The traditional framework of moral agency assumes that responsibility requires intention, and intention requires consciousness. This framework cannot accommodate distributed agency because it demands that we either treat the AI system as a moral person (which it is not) or as a mere tool (which it is not). The concept of distributed moral agency breaks this false dichotomy by recognizing that responsibility is a property of the interaction between actors, not a property of individual actors considered in isolation. The machine agency of an AI system is a real structural feature of the system, and it contributes to the moral character of the distributed network even though the machine itself does not possess consciousness.

The practical implications of distributed moral agency are significant for both law and policy. Existing liability frameworks are designed for individual actors: a driver is responsible for an accident, a manufacturer is responsible for a defective product. Distributed systems do not fit these frameworks.

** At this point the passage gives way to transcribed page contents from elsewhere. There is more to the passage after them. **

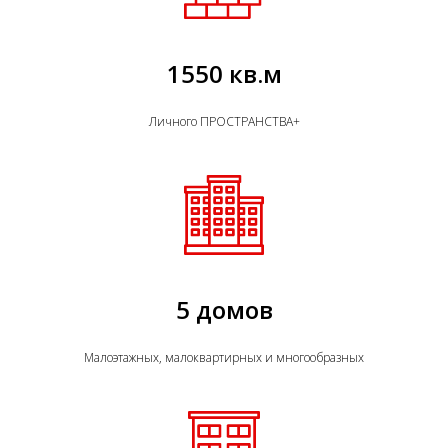
1550 кв.м
Личного ПРОСТРАНСТВА+
5 домов
Малоэтажных, малоквартирных и многообразных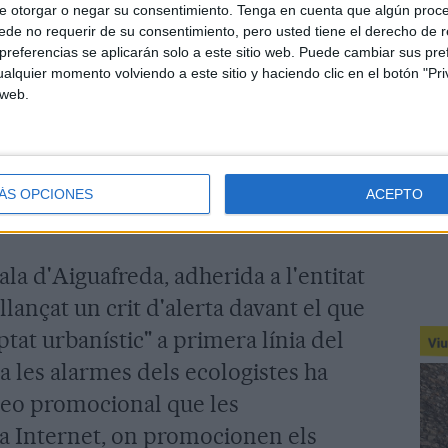
e otorgar o negar su consentimiento.
Tenga en cuenta que algún proc
de no requerir de su consentimiento, pero usted tiene el derecho de r
eweg insisteixen en què la promoció
referencias se aplicarán solo a este sitio web. Puede cambiar sus pref
alquier momento volviendo a este sitio y haciendo clic en el botón "Pri
n l'entorn. A més, la constructora
 web.
lantar aquells arbres que ara s'han
weg recorden que, com estipula la
lantar dos de nous per cadascun que es
ÁS OPCIONES
ACEPTO
la d'Aiguafreda, adherida a l'entitat
llançat un crit d'alerta davant el que
at urbanístic" a primera línia del
lta les alarmes dels ecologistes ha
deo promocional que les
 a Internet, on promocionen els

The EU's proposed AI liability directive attempts to address this by creating a 'presumption of causality' — a legal fiction that treats the AI system as a causal agent for the purposes of liability. This is a pragmatic solution but not a conceptual one. It does not explain why the system is part of the moral network; it merely asserts that it is.

The deeper theoretical challenge is to develop a vocabulary for moral responsibility that is neither individualist nor collectivist in the traditional sense. The network of actors around an AI system is not a committee that makes joint decisions; it is a dynamic system in which decisions emerge from interactions that no one designed and no one controls. Distributed moral agency, on this view, is not a special case of individual moral agency applied to groups. It is a distinct phenomenon that requires its own theoretical framework — one that can describe how responsibility flows through a network without being reducible to any node in that network.

The refusal to recognize distributed moral agency is not a philosophical error; it is a political strategy. Individual liability frameworks protect the powerful by fragmenting responsibility across so many actors that no single actor can be held accountable. The designer blames the operator, the operator blames the system, the system has no voice, and the harmed party has no recourse. Distributed moral agency is the theoretical tool that makes this fragmentation visible — and that makes it possible to demand accountability from the system as a whole, even when no individual component is fully at fault.